Tabu is a uniquely mysterious study
Starring Teresa Madruga and Laura Soveral. In Portuguese with English subtitles. Unrated. Opens Friday, October 19, at the Vancity Theatre
Tabu, a quietly stunning third feature for Miguel Gomes, finds the Portuguese writer-director swimming into uncharted waters, sometimes with a crocodile nipping at his heels.
That enigmatically threatening symbol shows up in three settings. The first is a faux-archival silent film illustrating Portugal’s limited run as a colonial power in Africa.
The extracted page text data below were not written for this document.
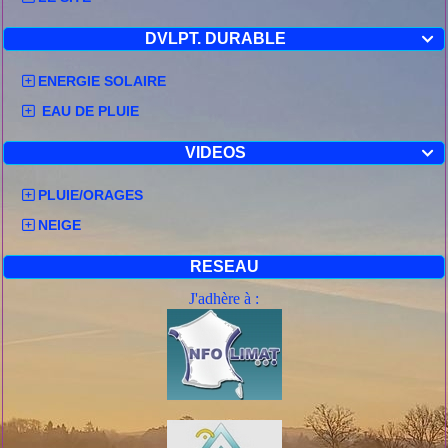
DVLPT. DURABLE

ENERGIE SOLAIRE
EAU DE PLUIE
VIDEOS

PLUIE/ORAGES
NEIGE
RESEAU
J'adhère à :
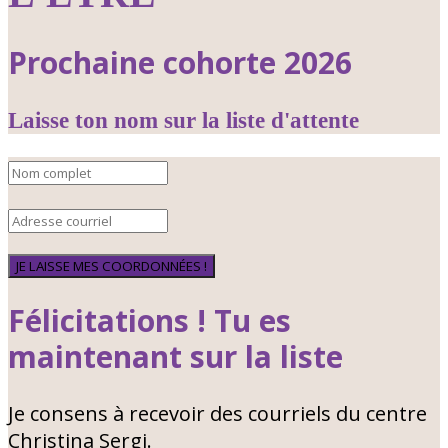
Prochaine cohorte 2026
Laisse ton nom sur la liste d'attente
JE LAISSE MES COORDONNÉES !
Félicitations ! Tu es
maintenant sur la liste
Je consens à recevoir des courriels du centre
Christina Sergi.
The next is during a dream had by the increasingly demented Aurora (Laura Soveral), living in a modern Lisbon apartment with her maid, Santa (Isabel Cardoso), next to forthright Pilar (Teresa Madruga), facing her own struggles with loneliness.
The maid is a vestige of the old neighbour’s many years in an unnamed African colony, and that place is visited in the playfully handled third location: a reimagined Africa (actually Mozambique) of the early 1960s. Like the rest of the movie, this sequence was shot in deep-focus black-and-white, but it is silent, save for natural sounds and pop songs of the era. (Phil Spector’s “Be My Baby”, sung in Portuguese, is the intriguingly repeated cri de coeur.)
This is where the young, privileged, and quite married Aurora (Ana Moreira) dallied with a visiting hunk (Carloto Cotta) she met at the foot of fictional Mt. Tabu. The recollection is narrated by him, now a stoic senior played by Henrique Espírito Santo, himself a veteran film producer.
Gomes, a former critic who recently turned 40, is a baby by Portugal’s cinematic standards, since the reigning director, Manoel de Oliveira, is still working at 103. The new film borrows its title, and poetic sensibilities, from F. W. Murnau’s Polynesia-set pre-talkie of the same name. Gomes and his cinematographer, Rui Poças, also stick to square-framed 16mm and 35mm stocks, making the movie as much a love letter to fading languages of cinema as it is a uniquely mysterious study of what’s left when power and memory fall away.